Activity
Restate the records that follow word for word; no pictures should appear.

Records provided
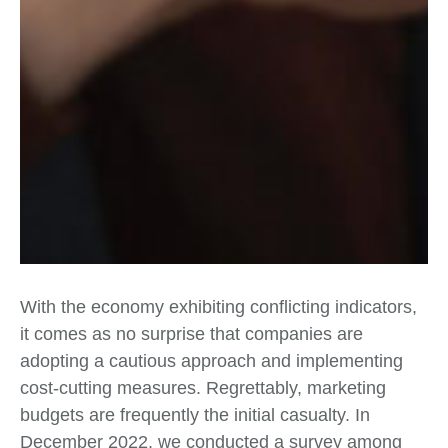
With the economy exhibiting conflicting indicators,
it comes as no surprise that companies are
adopting a cautious approach and implementing
cost-cutting measures. Regrettably, marketing
budgets are frequently the initial casualty. In
December 2022, we conducted a survey among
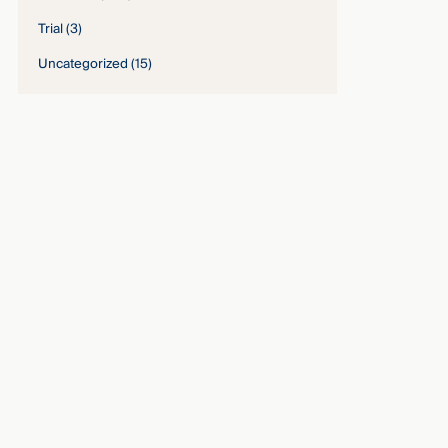
Trial
(3)
Uncategorized
(15)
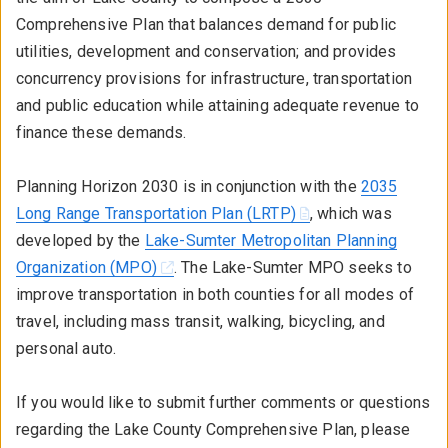
Comprehensive Plan that balances demand for public
utilities, development and conservation; and provides
concurrency provisions for infrastructure, transportation
and public education while attaining adequate revenue to
finance these demands.
Planning Horizon 2030 is in conjunction with the
2035
Long Range Transportation Plan (LRTP)
, which was
developed by the
Lake-Sumter Metropolitan Planning
Organization (MPO)
. The Lake-Sumter MPO seeks to
improve transportation in both counties for all modes of
travel, including mass transit, walking, bicycling, and
personal auto.
If you would like to submit further comments or questions
regarding the Lake County Comprehensive Plan, please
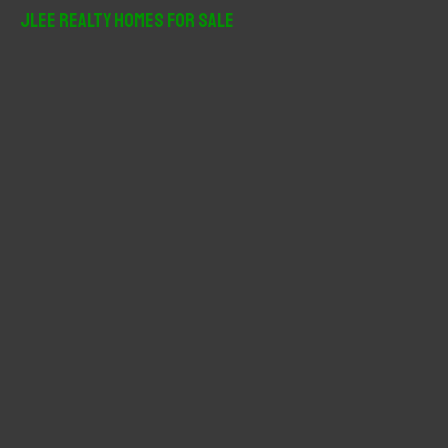
r
JLee Realty Homes For Sale
c
h
f
o
r
:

Response to the task
With the economy exhibiting conflicting indicators,
it comes as no surprise that companies are
adopting a cautious approach and implementing
cost-cutting measures. Regrettably, marketing
budgets are frequently the initial casualty. In
December 2022, we conducted a survey among
Trial
(3)
Uncategorized
(15)
Comprehensive Plan that balances demand for public
utilities, development and conservation; and provides
concurrency provisions for infrastructure, transportation
and public education while attaining adequate revenue to
finance these demands.
Planning Horizon 2030 is in conjunction with the
2035
Long Range Transportation Plan (LRTP)
, which was
developed by the
Lake-Sumter Metropolitan Planning
Organization (MPO)
. The Lake-Sumter MPO seeks to
improve transportation in both counties for all modes of
travel, including mass transit, walking, bicycling, and
personal auto.
If you would like to submit further comments or questions
regarding the Lake County Comprehensive Plan, please
r
JLee Realty Homes For Sale
c
h
f
o
r
:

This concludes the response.